En un concierto de Testament, en Nueva York, el futuro manager de a.n.i.m.a.l. se deslumbró con el grupo soporte, White Zombie. Por eso, cuando le hablaron de un trío pesado, decidió contratarlo sin siquiera haber escuchado una canción. Para entonces, Taranto ya había fundado el sello Tommy Boy, a través del cual publicó los más variados artistas, desde Massacre hasta el Dinosaurio Bernardo. Con el tiempo, el productor ejecutivo se convirtió en manager y abandonó sus otras ocupaciones para concentrarse en el trío. O cuarteto, si se lo cuenta a él. "a.n.i.m.a.l. es la banda pesada en español más grande del mundo y creo haber sido un grano de arena importante en esta historia. Realmente, si no sueno modesto, me chupa un huevo".
"Mi decision es ser parte de esta familia que hasta hoy/ marco sus huellas dentro de mi corazon." ("Marcado a fuego")
En el camarín del set de filmación, les hago la misma pregunta al bajista y al baterista: ¿ a.n.i.m.a.l. es Andrés Gimenez?
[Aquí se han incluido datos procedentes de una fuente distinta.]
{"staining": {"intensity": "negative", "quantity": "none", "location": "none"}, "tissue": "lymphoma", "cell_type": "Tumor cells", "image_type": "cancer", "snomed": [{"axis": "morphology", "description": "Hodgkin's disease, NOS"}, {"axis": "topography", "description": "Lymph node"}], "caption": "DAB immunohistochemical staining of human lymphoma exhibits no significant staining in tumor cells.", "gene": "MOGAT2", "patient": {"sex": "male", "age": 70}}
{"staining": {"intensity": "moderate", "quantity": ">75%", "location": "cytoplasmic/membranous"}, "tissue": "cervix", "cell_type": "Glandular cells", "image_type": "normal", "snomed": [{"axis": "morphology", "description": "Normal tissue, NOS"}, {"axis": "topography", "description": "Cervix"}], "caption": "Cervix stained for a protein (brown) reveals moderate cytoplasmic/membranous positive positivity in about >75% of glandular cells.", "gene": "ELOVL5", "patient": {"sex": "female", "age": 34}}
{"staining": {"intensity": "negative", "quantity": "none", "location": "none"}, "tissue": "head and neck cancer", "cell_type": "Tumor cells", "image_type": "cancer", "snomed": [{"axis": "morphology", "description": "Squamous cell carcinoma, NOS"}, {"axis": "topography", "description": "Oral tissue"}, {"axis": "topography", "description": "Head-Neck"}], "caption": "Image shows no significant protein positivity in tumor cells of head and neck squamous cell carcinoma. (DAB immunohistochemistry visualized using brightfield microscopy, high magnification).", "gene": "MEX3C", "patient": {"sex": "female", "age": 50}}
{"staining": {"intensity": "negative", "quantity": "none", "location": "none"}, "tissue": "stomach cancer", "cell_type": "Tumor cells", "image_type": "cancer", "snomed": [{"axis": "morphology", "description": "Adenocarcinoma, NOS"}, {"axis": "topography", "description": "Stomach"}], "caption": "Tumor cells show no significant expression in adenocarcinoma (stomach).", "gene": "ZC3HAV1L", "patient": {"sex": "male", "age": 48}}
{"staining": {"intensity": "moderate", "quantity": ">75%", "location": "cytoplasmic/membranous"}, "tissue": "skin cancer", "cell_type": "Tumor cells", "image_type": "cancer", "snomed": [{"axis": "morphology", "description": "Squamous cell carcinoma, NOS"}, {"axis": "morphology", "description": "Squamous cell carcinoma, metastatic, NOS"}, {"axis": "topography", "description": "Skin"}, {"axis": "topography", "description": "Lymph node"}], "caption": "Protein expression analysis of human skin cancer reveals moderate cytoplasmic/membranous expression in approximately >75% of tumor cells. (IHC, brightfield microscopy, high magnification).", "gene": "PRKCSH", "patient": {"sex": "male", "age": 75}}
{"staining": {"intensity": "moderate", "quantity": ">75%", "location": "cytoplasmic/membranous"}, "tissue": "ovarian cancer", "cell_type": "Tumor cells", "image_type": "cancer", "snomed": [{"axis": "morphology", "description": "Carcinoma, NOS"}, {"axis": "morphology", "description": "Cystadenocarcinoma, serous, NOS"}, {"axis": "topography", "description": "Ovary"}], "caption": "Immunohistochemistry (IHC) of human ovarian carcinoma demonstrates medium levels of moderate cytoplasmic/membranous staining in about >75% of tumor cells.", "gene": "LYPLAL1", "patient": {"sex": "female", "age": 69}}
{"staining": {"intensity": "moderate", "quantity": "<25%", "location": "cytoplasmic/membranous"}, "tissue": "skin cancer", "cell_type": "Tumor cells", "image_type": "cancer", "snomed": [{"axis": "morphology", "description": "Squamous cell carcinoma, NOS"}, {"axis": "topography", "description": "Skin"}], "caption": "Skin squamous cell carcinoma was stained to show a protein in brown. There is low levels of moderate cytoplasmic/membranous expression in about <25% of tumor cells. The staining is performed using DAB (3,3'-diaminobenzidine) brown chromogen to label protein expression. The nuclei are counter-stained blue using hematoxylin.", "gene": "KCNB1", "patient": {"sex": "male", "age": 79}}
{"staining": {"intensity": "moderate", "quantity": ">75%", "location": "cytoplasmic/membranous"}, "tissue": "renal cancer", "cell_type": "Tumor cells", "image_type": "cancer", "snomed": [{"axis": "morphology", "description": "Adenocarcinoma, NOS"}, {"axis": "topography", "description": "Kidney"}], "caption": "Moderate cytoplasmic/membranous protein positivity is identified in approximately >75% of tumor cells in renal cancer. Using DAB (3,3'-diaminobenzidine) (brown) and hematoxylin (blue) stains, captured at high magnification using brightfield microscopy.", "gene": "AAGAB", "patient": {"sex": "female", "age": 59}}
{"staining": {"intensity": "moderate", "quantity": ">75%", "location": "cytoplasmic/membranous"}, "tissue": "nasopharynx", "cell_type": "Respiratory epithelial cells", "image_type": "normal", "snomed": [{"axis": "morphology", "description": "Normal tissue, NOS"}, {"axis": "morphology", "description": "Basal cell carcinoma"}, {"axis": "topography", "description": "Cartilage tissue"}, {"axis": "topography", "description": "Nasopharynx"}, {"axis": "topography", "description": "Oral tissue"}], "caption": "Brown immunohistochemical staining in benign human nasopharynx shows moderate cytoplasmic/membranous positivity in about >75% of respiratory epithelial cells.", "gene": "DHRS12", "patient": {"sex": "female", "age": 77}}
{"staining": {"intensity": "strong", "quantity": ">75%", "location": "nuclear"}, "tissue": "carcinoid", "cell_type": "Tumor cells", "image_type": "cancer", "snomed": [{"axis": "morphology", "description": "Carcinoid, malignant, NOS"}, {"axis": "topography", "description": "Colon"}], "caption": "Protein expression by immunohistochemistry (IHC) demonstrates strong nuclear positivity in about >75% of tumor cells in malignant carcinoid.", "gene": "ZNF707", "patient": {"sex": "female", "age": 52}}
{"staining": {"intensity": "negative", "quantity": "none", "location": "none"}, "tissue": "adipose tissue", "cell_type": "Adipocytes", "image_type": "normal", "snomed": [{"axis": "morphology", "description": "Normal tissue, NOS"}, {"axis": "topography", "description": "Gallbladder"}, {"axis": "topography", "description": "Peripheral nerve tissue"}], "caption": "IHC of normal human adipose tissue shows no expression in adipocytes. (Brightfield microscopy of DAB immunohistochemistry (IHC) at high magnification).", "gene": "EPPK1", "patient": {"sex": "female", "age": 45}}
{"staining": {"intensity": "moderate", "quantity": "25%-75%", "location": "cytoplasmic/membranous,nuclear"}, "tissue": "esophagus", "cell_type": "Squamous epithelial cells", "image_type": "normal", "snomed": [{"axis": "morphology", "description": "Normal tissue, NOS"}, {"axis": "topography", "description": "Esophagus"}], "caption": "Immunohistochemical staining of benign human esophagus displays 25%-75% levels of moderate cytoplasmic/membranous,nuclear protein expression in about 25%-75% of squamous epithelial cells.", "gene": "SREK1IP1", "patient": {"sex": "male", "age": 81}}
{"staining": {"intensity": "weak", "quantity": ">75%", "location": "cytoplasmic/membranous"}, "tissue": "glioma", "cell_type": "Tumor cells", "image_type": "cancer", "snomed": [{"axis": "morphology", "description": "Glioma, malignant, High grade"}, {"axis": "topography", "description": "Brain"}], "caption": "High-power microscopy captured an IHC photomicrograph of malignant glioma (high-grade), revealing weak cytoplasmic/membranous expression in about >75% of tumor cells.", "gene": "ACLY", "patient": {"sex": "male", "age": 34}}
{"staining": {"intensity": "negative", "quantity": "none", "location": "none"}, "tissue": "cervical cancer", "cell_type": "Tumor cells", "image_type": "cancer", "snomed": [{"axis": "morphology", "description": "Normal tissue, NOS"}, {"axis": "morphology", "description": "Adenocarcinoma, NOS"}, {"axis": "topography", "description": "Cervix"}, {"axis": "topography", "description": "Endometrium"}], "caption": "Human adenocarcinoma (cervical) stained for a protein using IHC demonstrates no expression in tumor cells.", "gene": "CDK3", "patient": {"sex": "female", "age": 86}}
titi: Totalmente. ¿Qué voy a decir, que soy yo? Si estoy hace ocho meses; sería un caradura... Siempre que iba a ver la banda me rompía las pelotas que Andrés agradeciera tanto, pero cuando lo conocí me di cuenta de que se peló el culo por a.n.i.m.a.l. Entonces, no es casualidad que haya llegado hasta donde llegó. De todos modos, a mí me hacen sentir parte de una banda; nadie me dice qué tengo que hacer ni me prohiben nada.
marcelo: Nos sentimos bastante parte del grupo, aunque el espíritu de a.n.i.m.a.l. es Andrés, por supuesto. En cierta manera, siento que estamos tocando en la banda de Andrés... Aunque nosotros también somos parte de a.n.i.m.a.l., porque los temas los terminamos entre todos, hicimos arreglos e incluso en el disco metí una letra [la de "Límites"].
En casa del cantante y guitarrista, vuelvo sobre la idea. Andrés se desmarca enseguida diciendo que a.n.i.m.a.l. volvió a ser una banda, aunque concede que es lógico que la gente piense que él es la imagen.
–Pero, ¿sos el dueño de a.n.i.m.a.l.?
–Si es por historia, sí. Y cuando hay que tomar una decisión pesa un poco más mi opinión, incluso por una cuestión de respeto de los chicos hacia mí. No soy un mandamás, pero es realista pensar que en un barco tiene que haber un capitán y marineros. De todos modos, nunca me interesó hacer mi carrera solista dentro del grupo: cuando hacía una nota no hablaba sólo de mí, les daba participación a los demás, dejaba que otro cantara...
–¿En ningún momento pensaste en armar una banda con otro nombre?
–Nunca. Siempre tuve muy claro que ésta era la banda con la que soñé toda mi vida. a.n.i.m.a.l. se va a morir el día que me muera yo.